Robby O’Daniel
Chief Copy Editor

It started when cavemen somewhere in the middle of what is now rural Kansas, a long time ago, started hitting each other in the head with clubs. It signified an ancient, yet beloved, custom of communication.
Then one of the cavemen — we’ll call him Frank — started using the charred remains of human skulls to carve out crude images in the walls of the caves.
After he accomplished this astounding feat — which was always overshadowed by the more-popular wheel invention — the cavemen were conducting business meetings in formal wear and talking about “synergy” within days. The new technology of skull images had changed all their lives for the better.
This brings me to the relatively new invention of the video chat Web site Chatroulette. Again, like the images on the cave, Chatroulette has always been and will always be overshadowed by its more-popular cousin Russian Roulette. But more people should really talk about this amazing invention that has brought together so many over its short life span.
It’s been popular ever since, like, the late ‘80s to say that the Internet is bringing the world closer together. And in a way, this is true because the Internet allows for people who lack social skills to not cry themselves to sleep every night and instead, slowly but surely become functioning members of society that will vote Republican and go to church three days a week.
But Chatroulette goes so much farther than this. With its wondrous magic, it allows for users to spin the wheel and link up with anonymous — and always innocuous — random strangers. What on earth could one possibly do that could be more entertaining, informative or inspiring to the human spirit on a Friday night or a Saturday night than get on Chatroulette and chat with 50-year-old men, without their shirts on, for upwards of 10 hours?
It brings tears to one’s eyes to think that it’s not just “Dateline NBC” and Chris Hansen that can bring together groups of people and support them without judgment. It’s amazing that no one has taken advantage of the Chatroulette technology for their own personal or selfish pleasure. What great people everyone are!
While Chatroulette has a language barrier, with many people frequently saying words like “Englese?” and “Que?” it shows the triumph of the human spirit that we can work past this visually by communicating ideas over video. All these ideas, of course, are socially acceptable and never perverted Lifetime movie-of-the-week material.
And it’s encouraging when one occasionally sees a child on Chatroulette, knowing that parents are so, so committed to protecting their children from online predators that they will allow them to go on a service where every fifth connection is a shot of a person but not of their face, per se.

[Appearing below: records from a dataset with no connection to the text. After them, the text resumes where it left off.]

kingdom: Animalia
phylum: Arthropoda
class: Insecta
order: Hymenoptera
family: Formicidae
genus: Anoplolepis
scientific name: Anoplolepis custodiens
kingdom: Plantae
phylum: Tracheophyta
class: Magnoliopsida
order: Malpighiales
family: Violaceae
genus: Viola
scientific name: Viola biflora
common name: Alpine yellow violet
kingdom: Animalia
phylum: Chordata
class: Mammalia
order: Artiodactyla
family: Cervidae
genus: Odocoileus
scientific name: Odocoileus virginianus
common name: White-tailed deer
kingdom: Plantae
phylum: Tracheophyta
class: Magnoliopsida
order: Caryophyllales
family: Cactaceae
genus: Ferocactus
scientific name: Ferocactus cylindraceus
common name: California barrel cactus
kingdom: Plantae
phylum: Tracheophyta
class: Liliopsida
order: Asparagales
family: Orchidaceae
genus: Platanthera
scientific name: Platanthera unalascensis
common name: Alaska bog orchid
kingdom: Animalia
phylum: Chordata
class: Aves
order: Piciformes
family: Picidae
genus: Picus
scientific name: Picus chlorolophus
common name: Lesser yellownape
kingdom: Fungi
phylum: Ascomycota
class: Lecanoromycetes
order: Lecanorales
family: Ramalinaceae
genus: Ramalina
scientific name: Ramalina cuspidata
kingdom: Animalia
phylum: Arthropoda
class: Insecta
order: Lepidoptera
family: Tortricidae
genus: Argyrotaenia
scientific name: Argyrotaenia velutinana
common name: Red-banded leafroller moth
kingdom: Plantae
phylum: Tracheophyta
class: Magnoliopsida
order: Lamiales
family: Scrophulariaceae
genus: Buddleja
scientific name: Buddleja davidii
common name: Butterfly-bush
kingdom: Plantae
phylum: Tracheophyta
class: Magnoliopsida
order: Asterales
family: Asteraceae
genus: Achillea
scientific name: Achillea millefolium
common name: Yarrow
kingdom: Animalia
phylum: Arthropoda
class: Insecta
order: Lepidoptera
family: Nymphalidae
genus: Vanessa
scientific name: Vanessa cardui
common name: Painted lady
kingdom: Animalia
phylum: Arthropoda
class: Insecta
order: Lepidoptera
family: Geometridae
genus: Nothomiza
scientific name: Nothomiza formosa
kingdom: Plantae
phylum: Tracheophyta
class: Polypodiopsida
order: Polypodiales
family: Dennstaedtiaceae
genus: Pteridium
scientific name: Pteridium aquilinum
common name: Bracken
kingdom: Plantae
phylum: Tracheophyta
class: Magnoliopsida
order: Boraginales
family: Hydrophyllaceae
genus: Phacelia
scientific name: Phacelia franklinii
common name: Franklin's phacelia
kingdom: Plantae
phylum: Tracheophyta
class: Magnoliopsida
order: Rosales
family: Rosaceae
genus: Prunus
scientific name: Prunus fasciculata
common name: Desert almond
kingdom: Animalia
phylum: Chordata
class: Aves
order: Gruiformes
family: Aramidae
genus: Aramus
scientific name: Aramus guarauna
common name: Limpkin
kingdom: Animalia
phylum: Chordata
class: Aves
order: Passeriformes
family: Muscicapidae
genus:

There are so many things right about Chatroulette that America and, yes, the entire globe is fully and 100 percent in support of the marvelous invention. Like the radio, the television and the eight-track player before it, Chatroulette is poised to not only change the way we communicate but also take over the globe. There is no possible way that Chatroulette will simply become a passing fad in the annuls of history, with its own segment on VH1’s “I Love the ‘10s” in 2020. Chatroulette has so much more depth and importance than that.
Please, if you have any hope for this future or any possible alternate futures that involve Batman being the bad guy and The Joker being a crime-fighting vigilante, go onto Chatroulette and participate in what is sweeping the nation, a force of love and peace that will usher in the next generation of worthwhile individuals. God bless Chatroulette.